Aircraft: Piper Matrix. Injuries: 4 Fatal. Location: Greensburg, Ind. Aircraft damage: Destroyed.
What reportedly happened: The instrument-rated private pilot was executing a non-precision instrument approach procedure at night in deteriorating weather conditions. According to GPS track data, he executed the approach as published, but descended below the missed approach point’s minimum altitude before executing a climbing right turn.
The turn was not consistent with the published missed approach procedure. The airplane then began a series of left and right climbing and descending turns to various altitudes. The last few seconds of recorded data showed the airplane entered a descending left turn.
Two witnesses heard the airplane fly overhead at a low altitude but could not see it because of fog.
A friend of the pilot flew the same route in a similarly equipped airplane and arrived about 30 minutes before the Matrix. He said he performed the same approach to the missed approach point but never broke out of the clouds, so he executed a missed approach and diverted to an alternate airport.
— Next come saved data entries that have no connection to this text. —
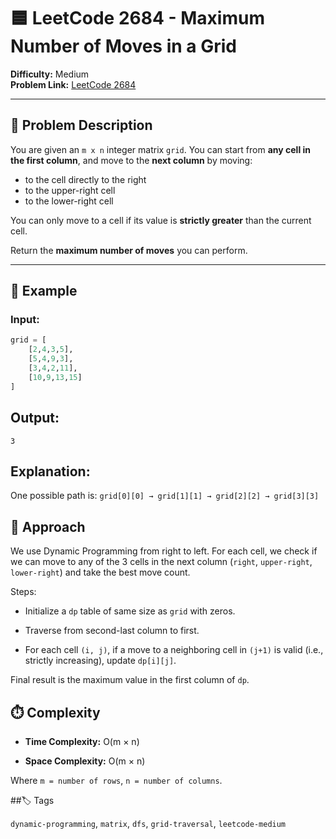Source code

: # 🟦 LeetCode 2684 - Maximum Number of Moves in a Grid

**Difficulty:** Medium  
**Problem Link:** [LeetCode 2684](https://leetcode.com/problems/maximum-number-of-moves-in-a-grid)

---

## 📘 Problem Description

You are given an `m x n` integer matrix `grid`. You can start from **any cell in the first column**, and move to the **next column** by moving:

- to the cell directly to the right
- to the upper-right cell
- to the lower-right cell

You can only move to a cell if its value is **strictly greater** than the current cell.

Return the **maximum number of moves** you can perform.

---

## 🧪 Example

### Input:

```python
grid = [
    [2,4,3,5],
    [5,4,9,3],
    [3,4,2,11],
    [10,9,13,15]
]
```

## Output:
`3`

## Explanation:
One possible path is: `grid[0][0] → grid[1][1] → grid[2][2] → grid[3][3]`

## 🚀 Approach
We use Dynamic Programming from right to left. For each cell, we check if we can move to any of the 3 cells in the next column (`right`, `upper-right`, `lower-right`) and take the best move count.

Steps:
- Initialize a `dp` table of same size as `grid` with zeros.

- Traverse from second-last column to first.

- For each cell `(i, j)`, if a move to a neighboring cell in `(j+1)` is valid (i.e., strictly increasing), update `dp[i][j]`.

Final result is the maximum value in the first column of `dp`.

## ⏱️ Complexity

- **Time Complexity:** O(m × n)

- **Space Complexity:** O(m × n)

Where `m = number of rows`, `n = number of columns`.

##🏷️ Tags

`dynamic-programming`, `matrix`, `dfs`, `grid-traversal`, `leetcode-medium`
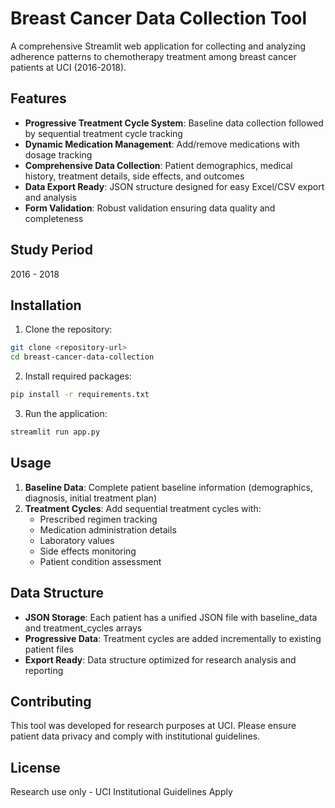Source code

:# Breast Cancer Data Collection Tool

A comprehensive Streamlit web application for collecting and analyzing adherence patterns to chemotherapy treatment among breast cancer patients at UCI (2016-2018).

## Features

- **Progressive Treatment Cycle System**: Baseline data collection followed by sequential treatment cycle tracking
- **Dynamic Medication Management**: Add/remove medications with dosage tracking
- **Comprehensive Data Collection**: Patient demographics, medical history, treatment details, side effects, and outcomes
- **Data Export Ready**: JSON structure designed for easy Excel/CSV export and analysis
- **Form Validation**: Robust validation ensuring data quality and completeness

## Study Period
2016 - 2018

## Installation

1. Clone the repository:
```bash
git clone <repository-url>
cd breast-cancer-data-collection
```

2. Install required packages:
```bash
pip install -r requirements.txt
```

3. Run the application:
```bash
streamlit run app.py
```

## Usage

1. **Baseline Data**: Complete patient baseline information (demographics, diagnosis, initial treatment plan)
2. **Treatment Cycles**: Add sequential treatment cycles with:
   - Prescribed regimen tracking
   - Medication administration details
   - Laboratory values
   - Side effects monitoring
   - Patient condition assessment

## Data Structure

- **JSON Storage**: Each patient has a unified JSON file with baseline_data and treatment_cycles arrays
- **Progressive Data**: Treatment cycles are added incrementally to existing patient files
- **Export Ready**: Data structure optimized for research analysis and reporting

## Contributing

This tool was developed for research purposes at UCI. Please ensure patient data privacy and comply with institutional guidelines.

## License

Research use only - UCI Institutional Guidelines Apply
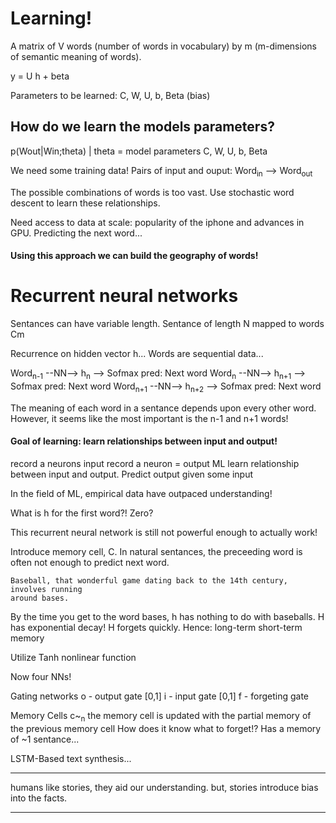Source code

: # Learning!

A matrix of V words (number of words in vocabulary) by m (m-dimensions of 
semantic meaning of words).

y = U <dot> h + beta

Parameters to be learned: C, W, U, b, Beta (bias)

## How do we learn the models parameters?

p(Wout|Win;theta) | theta = model parameters C, W, U, b, Beta

We need some training data! 
Pairs of input and ouput:
Word<sub>in</sub> --> Word<sub>out</sub>

The possible combinations of words is too vast.
Use stochastic word descent to learn these relationships. 

Need access to data at scale: popularity of the iphone and advances in GPU.
Predicting the next word...

#### Using this approach we can build the geography of words!

# Recurrent neural networks
Sentances can have variable length.
Sentance of length N mapped to words Cm

Recurrence on hidden vector h...
Words are sequential data...

Word<sub>n-1</sub> --NN--> h<sub>n</sub> --> Sofmax pred: Next word
Word<sub>n</sub> --NN-->  h<sub>n+1</sub> --> Sofmax pred: Next word
Word<sub>n+1</sub> --NN-->  h<sub>n+2</sub> --> Sofmax pred: Next word

The meaning of each word in a sentance depends upon every other word.
However, it seems like the most important is the n-1 and n+1 words!

#### Goal of learning: learn relationships between input and output!

record a neurons input
record a neuron = output
ML learn relationship between input and output.
Predict output given some input

In the field of ML, empirical data have outpaced understanding!

What is h for the first word?! Zero?

This recurrent neural network is still not powerful enough to actually work!

Introduce memory cell, C.
In natural sentances, the preceeding word is often not enough to predict next word.

```
Baseball, that wonderful game dating back to the 14th century, involves running
around bases.
```
By the time you get to the word bases, h has nothing to do with baseballs.
H has exponential decay!
H forgets quickly.
Hence: long-term short-term memory

Utilize Tanh nonlinear function

Now four NNs!

Gating networks
o - output gate [0,1]
i - input gate [0,1]
f - forgeting gate

Memory Cells
c~<sub>n</sub>
the memory cell is updated with the partial memory of the previous memory cell
How does it know what to forget!?
Has a memory of ~1 sentance...

LSTM-Based text synthesis...



----
humans like stories, they aid our understanding.
but, stories introduce bias into the facts.  

----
FAA Flight Training Handbook Advisory Circular 61-21A cautions that pilots are particularly vulnerable to spatial disorientation during periods of low visibility due to conflicts between what they see and what their supporting senses, such as the inner ear and muscle sense, communicate.
The Matrix’s maneuvering flightpath, as recorded by the GPS track data, in night instrument meteorological conditions is consistent with the pilot’s loss of airplane control due to spatial disorientation.
Probable cause: The pilot’s failure to maintain airplane control while maneuvering in night instrument meteorological conditions due to spatial disorientation.
NTSB Identification: CEN13FA085
This December 2012 accident report is provided by the National Transportation Safety Board. Published as an educational tool, it is intended to help pilots learn from the misfortunes of others.